Let’s look at the sizes of these differences in our connected components computation. Just below we’ve plotted the number of label changes (counting both additions and subtractions) for a connected components computation on a random graph with 1M nodes and 1M edges, as a function of the iteration. We’ve also plotted the number of changes needed when we randomly change 1000, 100, 10, and 1 edges.
The initial run behaves as we might expect: lots of churn, until eventually nodes start settling down on their labels and then an exponential decrease in the number of label changes, as in incremental dataflow. The exciting new feature shows up when we update the input data. For a small change to the input, the change to each of the iterations is also small. Differential dataflow has given us the ability to do substantially less work, assuming we can efficiently determine what these output changes are. By comparison, naive incremental dataflow techniques must essentially restart the computation with each update to the input, no matter how few updates (unless there are zero, of course). Each of the lines would look like the initial run, many orders of magnitude larger than it needs to be under differential dataflow.

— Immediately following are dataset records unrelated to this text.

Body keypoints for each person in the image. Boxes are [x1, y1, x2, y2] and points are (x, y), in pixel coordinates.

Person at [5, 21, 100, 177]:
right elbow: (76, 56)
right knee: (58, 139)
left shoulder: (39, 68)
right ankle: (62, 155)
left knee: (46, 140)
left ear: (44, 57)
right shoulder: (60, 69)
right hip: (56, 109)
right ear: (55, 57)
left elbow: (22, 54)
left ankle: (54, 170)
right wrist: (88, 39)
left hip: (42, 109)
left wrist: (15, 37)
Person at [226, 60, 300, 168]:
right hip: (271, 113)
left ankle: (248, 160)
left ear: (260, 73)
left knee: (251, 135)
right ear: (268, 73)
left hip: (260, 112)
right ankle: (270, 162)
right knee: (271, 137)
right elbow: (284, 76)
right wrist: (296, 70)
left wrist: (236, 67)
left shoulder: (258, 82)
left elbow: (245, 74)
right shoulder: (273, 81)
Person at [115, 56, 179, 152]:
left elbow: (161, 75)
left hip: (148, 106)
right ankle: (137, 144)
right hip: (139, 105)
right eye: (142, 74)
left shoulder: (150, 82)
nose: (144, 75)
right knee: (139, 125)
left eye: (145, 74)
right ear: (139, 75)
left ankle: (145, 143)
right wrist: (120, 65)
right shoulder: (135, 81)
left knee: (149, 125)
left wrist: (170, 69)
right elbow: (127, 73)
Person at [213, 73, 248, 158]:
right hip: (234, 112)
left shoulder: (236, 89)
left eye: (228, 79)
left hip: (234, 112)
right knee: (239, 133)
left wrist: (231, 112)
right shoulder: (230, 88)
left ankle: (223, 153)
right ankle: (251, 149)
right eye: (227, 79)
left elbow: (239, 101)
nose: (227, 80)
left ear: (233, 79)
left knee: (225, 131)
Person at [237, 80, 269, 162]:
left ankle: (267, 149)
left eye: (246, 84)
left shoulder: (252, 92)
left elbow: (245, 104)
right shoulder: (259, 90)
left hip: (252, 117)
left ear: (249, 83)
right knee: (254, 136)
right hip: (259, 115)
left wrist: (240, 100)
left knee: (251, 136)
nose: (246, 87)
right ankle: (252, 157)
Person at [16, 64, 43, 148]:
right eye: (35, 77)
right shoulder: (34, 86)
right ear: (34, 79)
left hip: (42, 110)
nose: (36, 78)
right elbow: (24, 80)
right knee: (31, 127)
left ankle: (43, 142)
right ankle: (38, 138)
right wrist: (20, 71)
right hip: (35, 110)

When we look at elapsed times for the same computations, we see that they roughly track the amount of work that is required. Many of the iterations with few updates required take less than a millisecond. You might also notice that the absolute times for the initial run and even the 1,000 change run are not great; we’ll talk more about optimizing the algorithm in a future post on “prioritization” in Naiad, which brings the total running time of the initial run down to just a few seconds.
This has been a light sketch of how differential dataflow works. Representing collections as differences, and keeping the differences separate, we are able to add up appropriate subsets of differences corresponding to various points in the computation. This additional flexibility come at the cost of additional memory overhead, as we need to keep all of the differences in a disaggregated form, but can result in a substantial reduction in the amount of computation required. The millisecond timescales from the previous posts are possible only because of this alternate representation. We’ll likely get in to more detail, but in the meantime feel free to read our CIDR paper on the subject.